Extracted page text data

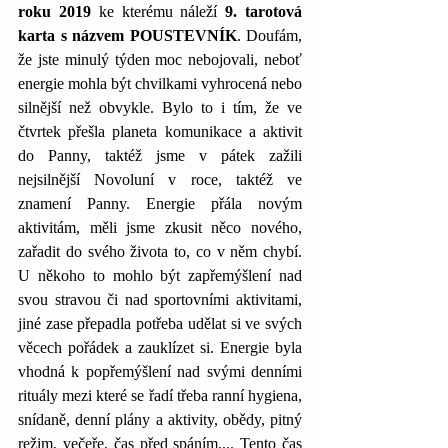
roku 2019
 ke kterému náleží 
9. tarotová 
karta s názvem POUSTEVNÍK
. Doufám, 
že jste minulý týden moc nebojovali, neboť 
energie mohla být chvilkami vyhrocená nebo 
silnější než obvykle. Bylo to i tím, že ve 
čtvrtek přešla planeta komunikace a aktivit 
do Panny, taktéž jsme v pátek zažili 
nejsilnější Novoluní v roce, taktéž ve 
znamení Panny. Energie přála novým 
aktivitám, měli jsme zkusit něco nového, 
zařadit do svého života to, co v něm chybí. 
U někoho to mohlo být zapřemýšlení nad 
svou stravou či nad sportovními aktivitami, 
jiné zase přepadla potřeba udělat si ve svých 
věcech pořádek a zauklízet si. Energie byla 
vhodná k popřemýšlení nad svými denními 
rituály mezi které se řadí třeba ranní hygiena, 
snídaně, denní plány a aktivity, obědy, pitný 
režim, večeře, čas před spáním,... Tento čas 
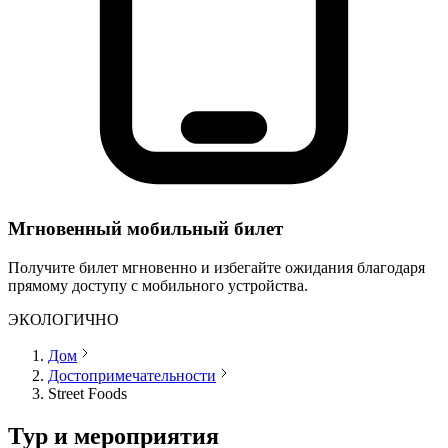
Мгновенный мобильный билет
Получите билет мгновенно и избегайте ожидания благодаря
прямому доступу с мобильного устройства.
ЭКОЛОГИЧНО
Дом
Достопримечательности
Street Foods
Тур и мероприятия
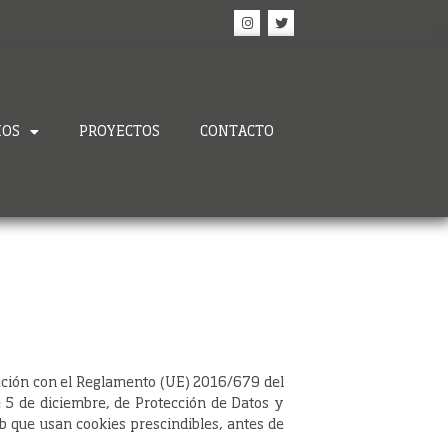
IOS
PROYECTOS
CONTACTO
elación con el Reglamento (UE) 2016/679 del
 5 de diciembre, de Protección de Datos y
b que usan cookies prescindibles, antes de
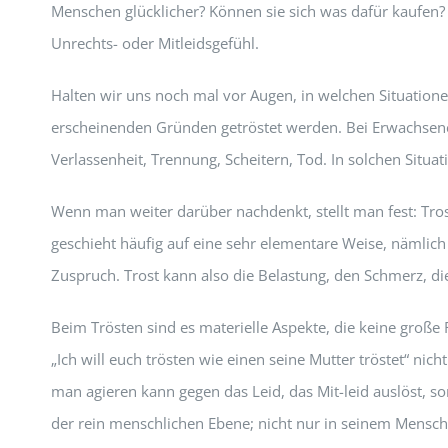
Menschen glücklicher? Können sie sich was dafür kaufen? 
Unrechts- oder Mitleidsgefühl.
Halten wir uns noch mal vor Augen, in welchen Situatione
erscheinenden Gründen getröstet werden. Bei Erwachsene
Verlassenheit, Trennung, Scheitern, Tod. In solchen Situati
Wenn man weiter darüber nachdenkt, stellt man fest: Trost 
geschieht häufig auf eine sehr elementare Weise, nämlic
Zuspruch. Trost kann also die Belastung, den Schmerz, di
Beim Trösten sind es materielle Aspekte, die keine groß
„Ich will euch trösten wie einen seine Mutter tröstet“ ni
man agieren kann gegen das Leid, das Mit-leid auslöst, s
der rein menschlichen Ebene; nicht nur in seinem Mensc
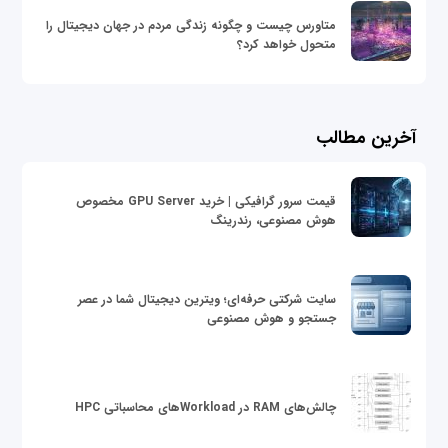
متاورس چیست و چگونه زندگی مردم در جهان دیجیتال را
متحول خواهد کرد؟
آخرین مطالب
قیمت سرور گرافیکی | خرید GPU Server مخصوص
هوش مصنوعی، رندرینگ
سایت شرکتی حرفه‌ای؛ ویترین دیجیتال شما در عصر
جستجو و هوش مصنوعی
چالش‌های RAM در Workloadهای محاسباتی HPC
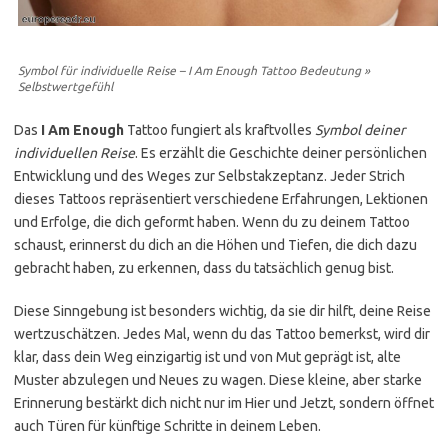
Symbol für individuelle Reise – I Am Enough Tattoo Bedeutung »
Selbstwertgefühl
Das
I Am Enough
Tattoo fungiert als kraftvolles
Symbol deiner
individuellen Reise
. Es erzählt die Geschichte deiner persönlichen
Entwicklung und des Weges zur Selbstakzeptanz. Jeder Strich
dieses Tattoos repräsentiert verschiedene Erfahrungen, Lektionen
und Erfolge, die dich geformt haben. Wenn du zu deinem Tattoo
schaust, erinnerst du dich an die Höhen und Tiefen, die dich dazu
gebracht haben, zu erkennen, dass du tatsächlich genug bist.
Diese Sinngebung ist besonders wichtig, da sie dir hilft, deine Reise
wertzuschätzen. Jedes Mal, wenn du das Tattoo bemerkst, wird dir
klar, dass dein Weg einzigartig ist und von Mut geprägt ist, alte
Muster abzulegen und Neues zu wagen. Diese kleine, aber starke
Erinnerung bestärkt dich nicht nur im Hier und Jetzt, sondern öffnet
auch Türen für künftige Schritte in deinem Leben.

WHAT THE TASK REQUIRES: Show every line from the entries above in which "Trost" appears.

SOLUTION FOR THIS PROBLEM:
Wenn man weiter darüber nachdenkt, stellt man fest: Trost 
Zuspruch. Trost kann also die Belastung, den Schmerz, di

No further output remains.